Hypertrophy can occur with a wide range of set volumes. This highly depends on your genetics, ability to recuperate, and current training status. Sets must be taken close to failure to result in optimal muscle growth. The more sets performed to failure, the greater the muscle damage. Excess muscle damage will impair the muscle growth process. The number of sets you can perform is dependent on your recovery. Increasing sets will work up to a certain point; then, no further increase in muscle mass will occur.
HOW MANY EXERCISES PER WEEK MAXIMIZES MUSCLE GROWTH SUMMARY
- Too much volume can lead to overtraining and burnout
- Volume (i.e., sets) has a strong relationship with hypertrophy.The number of sets you can perform is dependent on your recovery. Increasing sets will work up to a certain point; no further increase in muscle mass will occur.
- The research suggests that 10-20 sets per body part seems optimal.
- Volume has an inverted U-shaped relationship in which sets can increase muscle growth up to a point. After that, adding additional sets won’t increase muscle growth.
- High-volume training can raise cortisol levels and result in excess muscle damage.
- Older adults need more recuperation time.
- Each person has a unique recovery capacity for resistance exercise.
TOO MUCH VOLUME IS COUNTERPRODUCTIVE FOR MUSCLE GROWTH: THE GERMAN VOLUME TRAINING STUDY & MORE
The research suggests that volume is associated with increased muscle growth up to a certain point; after that, muscle growth plateaus or can decrease. Another classic example of finding the right training volume that works for you is a study investigating German Volume Training (GVT).
GVT consists of ten sets of ten repetitions with 1-minute rest periods. When researchers compared subjects who trained with 10 sets of 10 repetitions to 5 sets of 10 repetitions, they found that the low-volume groups (5 sets) had a better increase in muscle growth.
There are two issues with GVT, 1.) GVT involves short rest periods (60-90 seconds of rest), which are not conducive to muscle growth (See the article here). Performing 10 sets per body part for an exercise overwhelms the body’s ability to recuperate, leading to a sub-optimal muscle growth response. GVT results in junk volume (performing additional sets that are not conducive to muscle growth).
OTHER STUDIES ON HIGH-VOLUME TRAINING PRODUCING LESS MUSCLE GROWTH
One study had men with one year of training randomized to either train three times a week and either did one set per body part or three sets per body part.

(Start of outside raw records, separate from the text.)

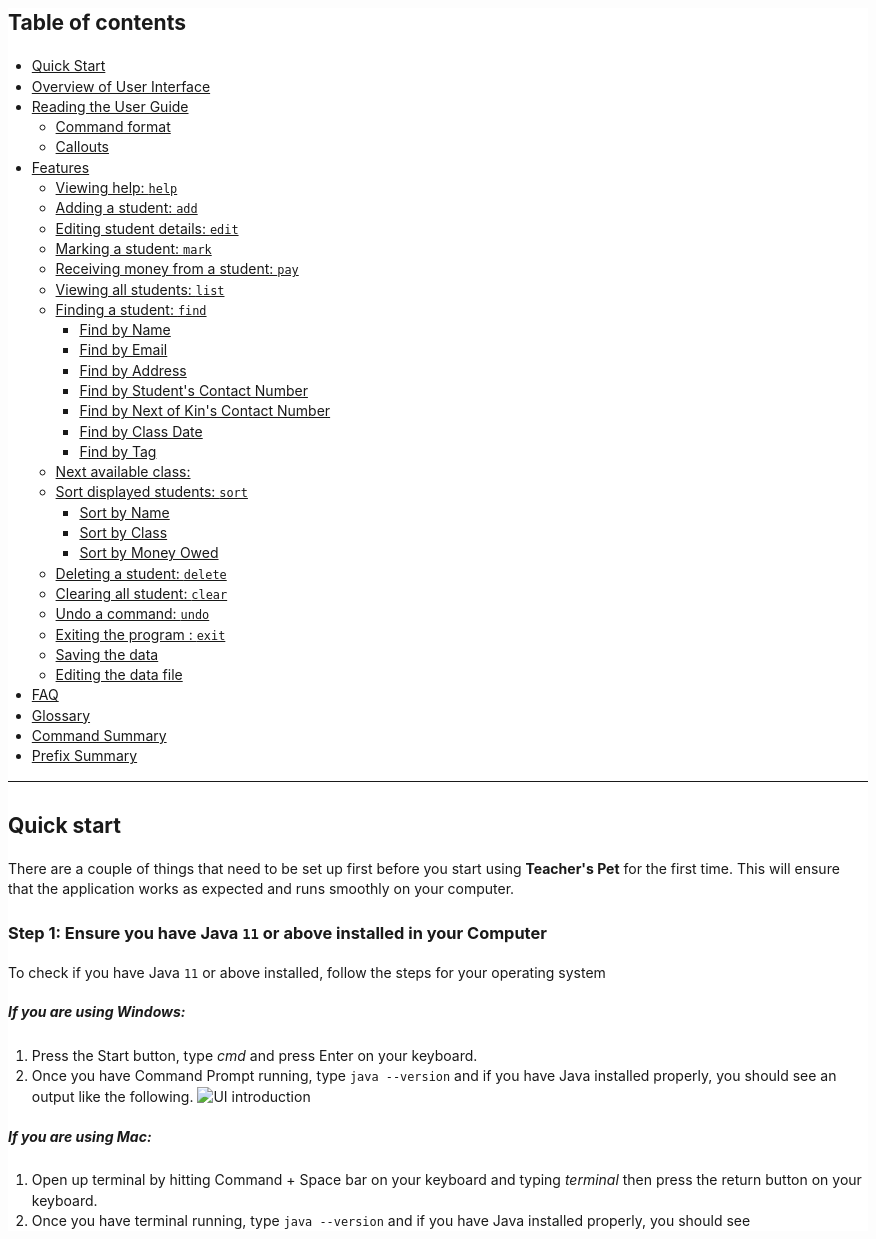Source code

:

## Table of contents
* [Quick Start](#quick-start)
* [Overview of User Interface](#ui-overview)
* [Reading the User Guide](#reading-the-user-guide)
    * [Command format](#notes-about-the-command-format)
    * [Callouts](#callouts)
* [Features](#features)
    * [Viewing help: `help`](#viewing-help-help)
    * [Adding a student: `add`](#adding-a-student-add)
    * [Editing student details: `edit`](#editing-student-details-edit)
    * [Marking a student: `mark`](#marking-a-student-mark)
    * [Receiving money from a student: `pay`](#receiving-money-from-a-student-pay)
    * [Viewing all students: `list`](#viewing-all-students-list)
    * [Finding a student: `find`](#finding-a-student-find)
      * [Find by Name](#find-by-name)
      * [Find by Email](#find-by-email)
      * [Find by Address](#find-by-address)
      * [Find by Student's Contact Number](#find-by-students-contact-number)
      * [Find by Next of Kin's Contact Number](#find-by-next-of-kins-contact-number)
      * [Find by Class Date](#find-by-class-date)
      * [Find by Tag](#find-by-tag)
    * [Next available class:](#next-available-class-avail)
    * [Sort displayed students: `sort`](#sort-the-displayed-students-sort)
      * [Sort by Name](#sort-by-name)
      * [Sort by Class](#sort-by-class-date)
      * [Sort by Money Owed](#sort-by-money-owed)
    * [Deleting a student: `delete`](#deleting-students-delete)
    * [Clearing all student: `clear`](#clearing-all-student-clear)
    * [Undo a command: `undo`](#undo-the-last-command-undo)
    * [Exiting the program : `exit`](#exiting-the-program-exit)
    * [Saving the data](#saving-the-data)
    * [Editing the data file](#editing-the-data-file)
* [FAQ](#faq)
* [Glossary](#glossary)
* [Command Summary](#command-summary)
* [Prefix Summary](#prefix-summary)

--------------------------------------------------------------------------------------------------------------------

## Quick start

There are a couple of things that need to be set up first before you start using **Teacher's Pet** for the first time. This will
ensure that the application works as expected and runs smoothly on your computer.

### Step 1: Ensure you have Java `11` or above installed in your Computer
To check if you have Java `11` or above installed, follow the steps for your operating system
##### If you are using Windows:
1. Press the Start button, type *cmd* and press Enter on your keyboard.
2. Once you have Command Prompt running, type `java --version` and if you have Java installed properly, you should
  see an output like the following.
  ![UI introduction](images/UG-screenshots/Java11CheckWindows.png)
##### If you are using Mac:
1. Open up terminal by hitting Command + Space bar on your keyboard and typing *terminal* then press the return 
  button on your keyboard. 
2. Once you have terminal running, type `java --version` and if you have Java installed properly, you should see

The 1 set group performed 9 exercises 3 days a week with a 6-RM, whereas the three-set group performed 3 sets of nine exercises three days a week with a 6-RM. The strength-training protocol consisted of nine exercises: bench press, inclined bench press, dumbbell flyes, biceps curl with barbell, biceps curl with dumbbells, hammer curl with dumbbells, seated shoulder press behind neck, lateral raises, and upright row.
At the end of the study, the group that did 1 set per week three days a week, equaling 9 sets per week (i.e., 1,296 repetitions performed), gained more strength and lost more body fat than the group training three sets per week with 18 sets per week totaling, 27-36 sets per week (3,888 repetitions performed)
In this study, the subjects trained to complete failure; it could have been that the 3 sets group could not recuperate between workouts with the greater volume. Training to failure each set with more volume will require greater recuperation time, which is possibly why the 1 set group to failure resulted in greater strength gains.
High Sets Training Studies
In an Arnold-like high-volume workout, researchers had subjects gradually increase the number of sets over six weeks. For instance, on week 1, the subjects performed ten sets of squats on week 1, but on week 6, they performed 32 sets of squats per week!
When they tracked muscle growth, muscle growth peaked at roughly ~20 sets per week; after that, the responses plateaued for the group. The author concluded that ~20 sets per week are the maximal adaptable training volume for muscle growth.
It should be mentioned that some individuals were still making gains in muscle at 30 sets per week, but the group average plateaued at 20 sets per week. This goes back to the concept mentioned earlier, as there is an upper limit of sets that you can perform while still being able to recuperate, which is unique to each individual. In this case, the subjects after 20 sets, exceeded their maximal recuperation volume.
Moderate volume (10 sets per week) is a good place to start and is probably the best approach because training volume that is too low or too high can equally impair muscle gains. The average range of sets per week is 10-20 sets per week. Everyone has an individual volume that they can recover from. Don’t just copy a superstar’s workout plan.
SETS AND PROTEIN SYNTHESIS
The research suggests protein synthesis plateaus in the 8-12 sets range per workout. The research also suggests that 6-8 hard sets per bodypart broken up into frequent sessions over the week for a maximum volume of 12-24 sets per bodypart per week is best for muscle hypertrophy.
Start with the low end of the volume range of 10 sets per bodypart per week and gradually increase volume. If a person who is not in an advanced training stage and has not adapted his training to this type of volume tries to perform a 20-set per bodypart per week routine, it would be very difficult to recover from this type of workout. Slowly add volume.